2) I feel very alone in my family, being the only Catholic since the
Reformation. I don't understand why God has allowed me to see what no
one else in my family can or is willing to see.
3) My wife believes our Bishop to be a very intelligent man, a PhD and
very knowledgeable about Mormon History and Doctrine. My wife is a
woman of simple faith, only reads the Ensign and the BOM. She trusts
the Bishop and believes that I must be wrong if an intelligent man like
the Bishop can know more about Mormonism than I do and still hold
firmly that Mormonism is true.
4) The Bishop attacked my website which I take as a personal attack
since these are my questions and my experiences. I have found that
people who attack my site never can show where what I have written is
false. When the Stake Pres attacked my site years ago I challenged him
to respond with all the points of error in my site - he never did.
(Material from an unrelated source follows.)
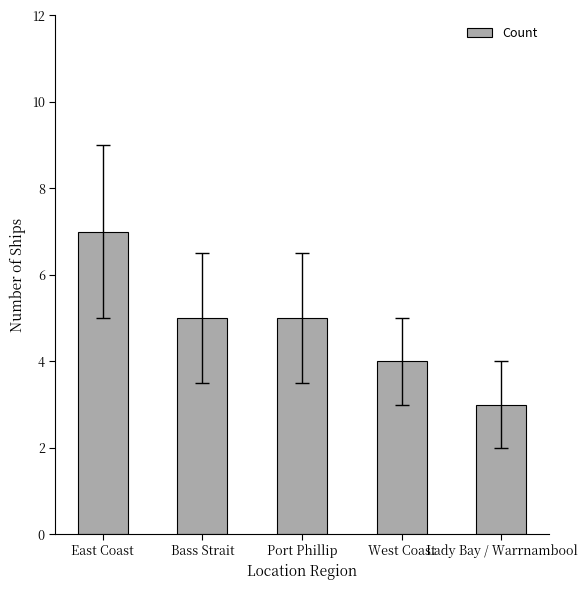

What value does the data have at Bass Strait?

5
5) I believe the LDS church left me an orphan, taking my parents from
me as a child, not allowing me to sit with my dad in church or
priesthood meetings since he was always on the stand or visiting other
wards. It was only in his sickness and death that I was able to
connect with my parents. In the last two years of his life, I attended
sacrament meetings with my parents and held my dad's cold hand. It was
very special to me that in sickness my dad and mom where both finally
released from the bondage of Mormon church service. The Bishop told me
last night that he didn't have time to read or study the lives of the
Saints - kind of joked about how busy his church assignments had made
his life - I looked into his eyes and warned him that the LDS church
would suck all the life he had from his body and ruin his family if he
was not more careful than my parents had been. While I was speaking
and thinking about my parents I broke down – in this state I told him
what an evil church the LDS church was - how it was not family centric -
how through it's policies it can tear families apart keeping us from
seeing our children married and leaving us in the waiting rooms of
temples with more family members then are in the little sealing rooms.
I lashed out at earlier morning seminary which has reduced my marriage
to talking with my wife on the phone during the day because after
dinner she is so tired and has to get up so early for seminary that she
often times goes to bed hours before I do and leaves me living a single
and lonely life.
6) I was upset because life is so short that people do not take the
chance to question those things that should be questioned.
7) Joseph Smith was not a prophet but a mentally ill man and father of
a mentally ill son who lived out the last part of his life at Elgin
Mental Hospital here in Illinois after Brigham Young convinced him that
his father had had over 30 wives, something Emma had always denied
in bringing up her children. Mormonism is a false Christianity. I am trying to make
something of the wreck it has caused in my life. I feel guilty about
my part in furthering the deception in Texas and most of all for my
part in Brazil. If there is anything I can do to repair the damage I
have caused to the Body of Christ I will do what needs to be done –
even working with the Franciscans in Brazil for at least two years (the
Bishop was amazed that I had such feelings of remorse and guilt for my
part as being a missionary and tried to make me feel good about my
experience highlighting the fact that I speak Portuguese as
a "blessing" from God from my work there in the 70's.)
I'm feeling better now – I think they talked to my wife before they
talked to me since when I told her that I had resigned and turned in my
letter she did not react or appear surprised in the least.